Déjà le crépuscule du soir perdait sa couleur purpurine, et la lune s'élevait silencieusement sur l'horizon. Le chevalier, qui sent sa monture harassée, se résout à prendre quelque repos. Tandis que le vieillard soigne les chevaux, il cherche l'endroit le plus touffu du gazon pour s'en faire un lit. Près de lui tout à coup une tente magnifique s'offre à ses regards ; le terrain qu'elle occupe est couvert d'un riche tapis ; ses contours sont garnis de coussins qui s'enflent lentement sous la main qui les comprime. Au milieu de cette tente est une table de jaspe, soutenue par un trépied d'or ; les mets dont elle est chargée la rendent digne des dieux pour celui que la faim aiguillonne. À cet aspect, Huon reste pétrifié ; de l'œil il appelle Schérasmin, et lui demande ce qu'il voit.

“Oh ! la chose est claire, répond le fidèle écuyer ; l'ami Obéron n'est pas loin d'ici, on ne peut s'y tromper : sans lui, au lieu de nous enfoncer dans la plume, nous aurions passé la nuit moins doucement sur le sein de la terre. Voilà ce que j'appelle penser à ses amis ! Venez, mon cher maître ; après une si longue course, un repas a son prix ; ça, quittons nos armes. Vous le voyez, le nain, quoique à la hâte, n'a rien négligé pour nous bien traiter.”

Messire Huon suit ce sage conseil ; ils s'assoient, et soupent de très bon appétit. Aux accents joyeux d'une chanson gasconne, le verre se vide en un instant et se remplit de même.

Bientôt la main bienfaisante du sommeil vient répandre ses pavots sur leurs membres fatigués, et cependant le silence des airs est rempli par une musique céleste ; on eût dit que les feuilles des arbres d'alentour avaient été transformées en autant de voix, et que les sons mélodieux de la plus sublime cantatrice étaient mille fois répétés par elle. Cette douce harmonie s'affaiblit insensiblement. Tel est le doux murmure du zéphyr, quand aux beaux jours de l'été son souffle agite à peine les feuilles et l'onde argentée du tranquille ruisseau où la nymphe rafraîchit ses appas. Bercé par ces sons divins, un profond sommeil enchaîne bientôt les sens du chevalier ; il y reste plongé jusqu'au moment où le coq matinal est éveillé par les coursiers de l'aurore. Un songe étrange l'agite : il croit être dans un pays inconnu ; il marche vers un torrent que borde une plaine ombragée.
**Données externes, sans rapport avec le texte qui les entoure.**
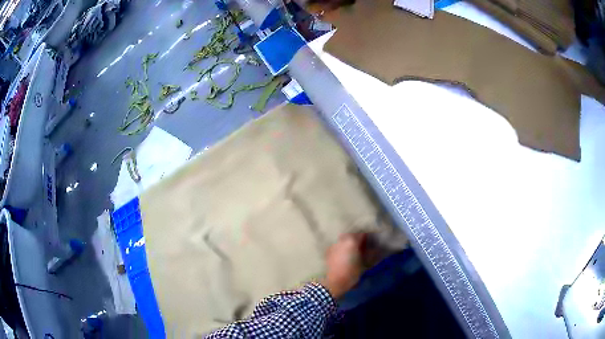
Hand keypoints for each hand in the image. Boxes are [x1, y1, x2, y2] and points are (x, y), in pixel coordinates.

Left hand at [322, 233, 365, 298]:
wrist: (334, 281)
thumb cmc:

Une femme semblable aux Immortelles s'offre à ses regards ; une douceur céleste règne dans ses grands yeux, et les charmes de l'amour dans toute sa personne. Des paroles ne pourraient exprimer ce qu'il éprouve ; il ressent pour la première fois la puissance de l'amour. Immobile, en extase, ses pieds semblent attachés à la terre ; sa vie tout entière a passé dans ses yeux. Cette beauté a déjà disparu, il croit la voir encore ; et quand enfin cette douce illusion l'abandonne, ses yeux mourants se ferment à la lumière. Alors, étendu sur le rivage, presque mort, il croit sentir une main qui réchauffe son cœur engourdi. Ranimé par elle, il se lève, et voit auprès de lui la même femme et ne peut la prendre pour une mortelle ; elle lui semble mille fois plus belle et plus touchante qu'auparavant. Tous les deux s'observent, en silence, avec des regards qui exprimaient bien plus que leurs lèvres n'eussent osé en dire. Dans ses yeux il croit voir le ciel. L'excès du plaisir devient bientôt un abîme de douleurs. Un penchant irrésistible le précipite dans ses bras ; il presse son cœur contre son sein. Avec quelle rapidité, quelle force, quelle chaleur, il sent le cœur de la nymphe battre contre son cœur ! oh ! combien il est heureux ! et… Mais soudain le jour cesse de luire, le tonnerre roule son char de feu sur des nuages noirs, l'essaim farouche des tempêtes fait entendre ses mugissements.